“The idea of a trust is so familiar to us all that we never wonder at it. And yet surely we ought to wonder. If we were asked what was the greatest and most distinctive achievement performed by Englishmen in the field of jurisprudence I cannot think that we could have any better answer to give than this, namely, the development from century to century of the trust idea.”
–Professor F. W. Maitland (1850-1906)
“He trusted neither of them as far as he could spit, and he was a poor spitter, lacking both distance and control.”
–P. G. Wodehouse, Money in the Bank (1940)
So, just imagine this.
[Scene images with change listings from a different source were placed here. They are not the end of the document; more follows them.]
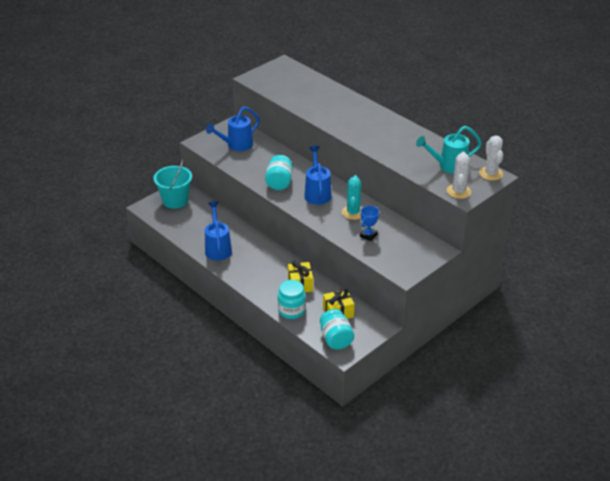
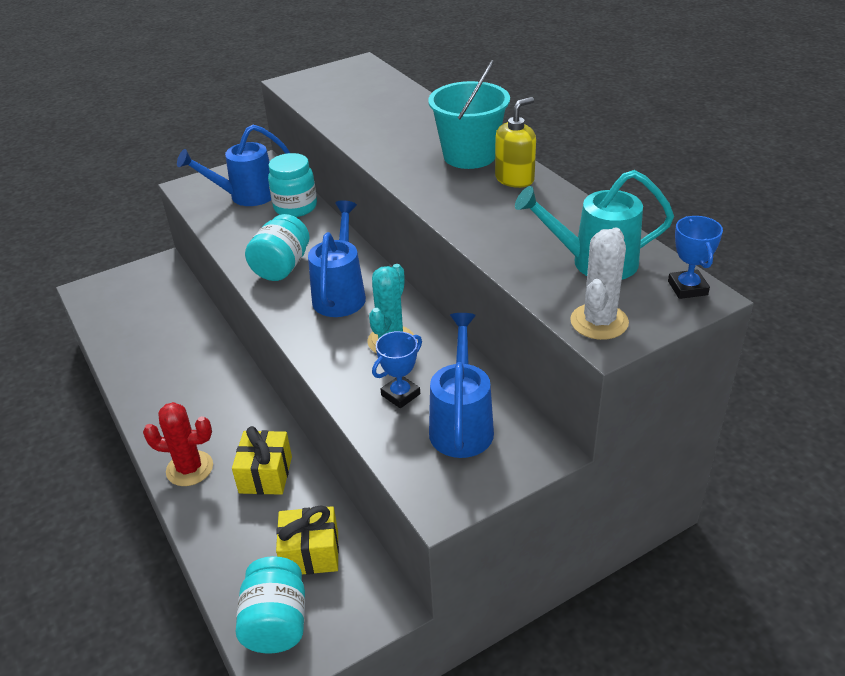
camera: 15 degrees right, 0 degrees up
(175, 200) = (139, 283): turquoise bucket -> turquoise bucket (469, 156)
(218, 248) = (157, 378): blue watering can -> blue watering can (461, 425)
(261, 286) = (189, 468): none -> red cactus
(291, 310) = (220, 533): turquoise jar -> turquoise jar (295, 207)
(398, 128) = (514, 179): none -> yellow soap dispenser
(490, 173) = (687, 288): white cactus -> blue trophy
It’s Friday at 4:30 and your receptionist announces that Hans von Crabby & his wife Heidi, have “stopped in”, and wondered if you were busy. You’ve been trying to get Hans’ estate planning ever since you moved to Hog Waller and joined the LastStableinBethlehem Lutheran Church. The owner of 12 farms (last time you counted), and notoriously controlling, Hans enters your office, trailed by Heidi. You say you’ll stay ‘til Monday, if needed.
The discussion turns to their 8 children, all of whom left home at age 17, never to return. But Hans says he holds no grudges. He just doesn’t want them to get their legacy until they reach 78 years. If he has to use a trust, as you suggest, they aren’t to ever see what the trust says, because one of them is to only get $1,000, and nothing else. A dark beer awaits. What’s your solution?